__Provided records__:
++++++++++++++++++++

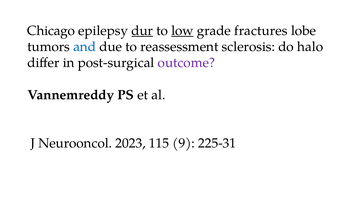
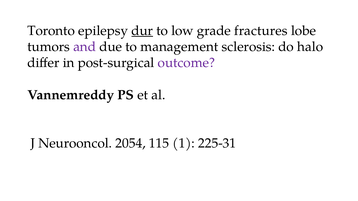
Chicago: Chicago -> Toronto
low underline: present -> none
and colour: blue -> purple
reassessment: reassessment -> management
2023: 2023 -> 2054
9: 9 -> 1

++++++++++++++++++++

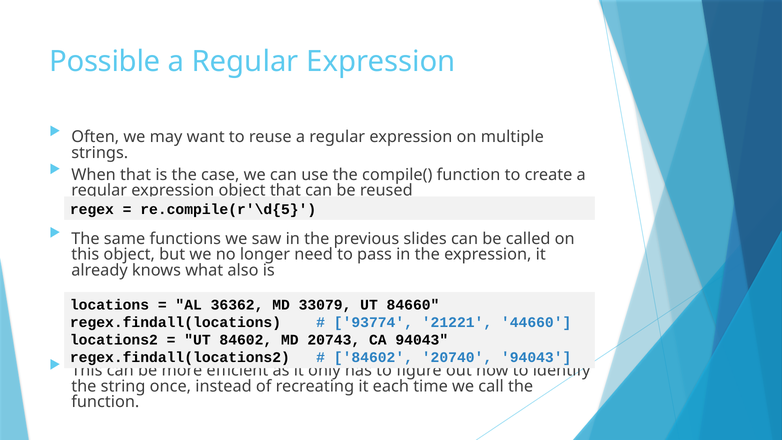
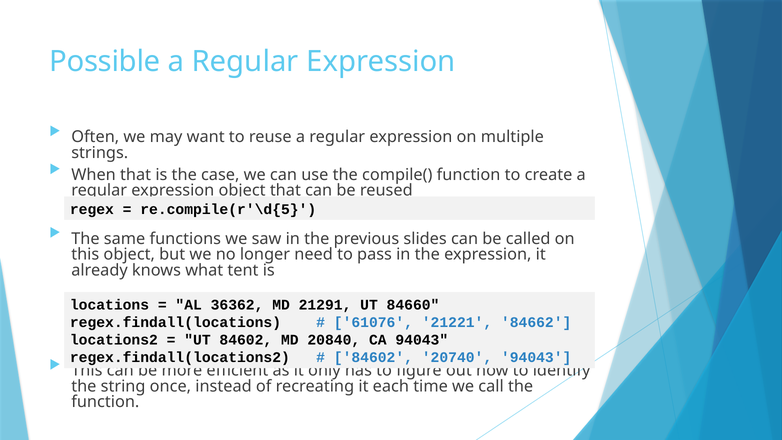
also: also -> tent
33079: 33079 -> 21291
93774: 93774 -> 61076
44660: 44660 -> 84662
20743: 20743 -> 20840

++++++++++++++++++++

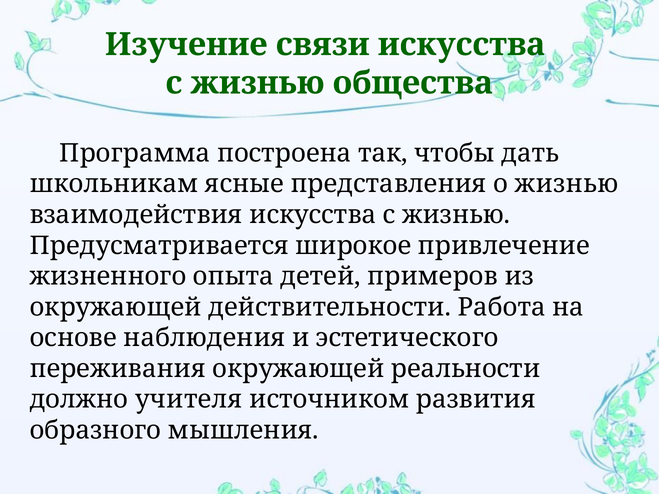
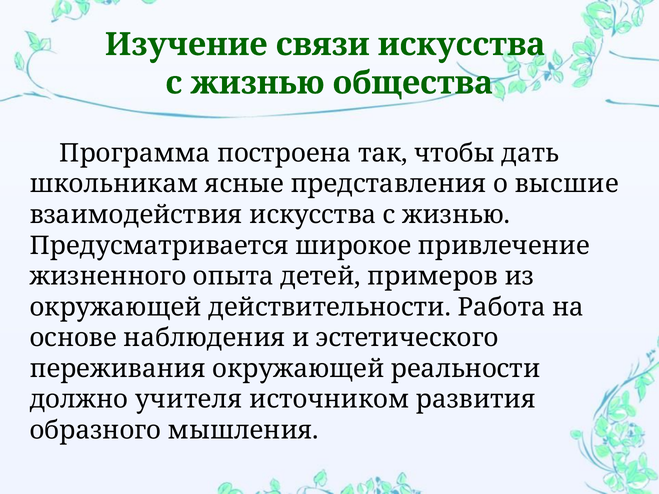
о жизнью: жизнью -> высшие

++++++++++++++++++++

__Task objective__: Render the lines in the records above as a Markdown table with the columns Row and Text, starting at the line that contains "Chicago: Chicago -> Toronto" and stopping after the line that contains "2023: 2023 -> 2054". Number each row and leave out any blank lines.

__Solution to this problem__:
| Row | Text |
|---|---|
| 1 | Chicago: Chicago -> Toronto |
| 2 | low underline: present -> none |
| 3 | and colour: blue -> purple |
| 4 | reassessment: reassessment -> management |
| 5 | 2023: 2023 -> 2054 |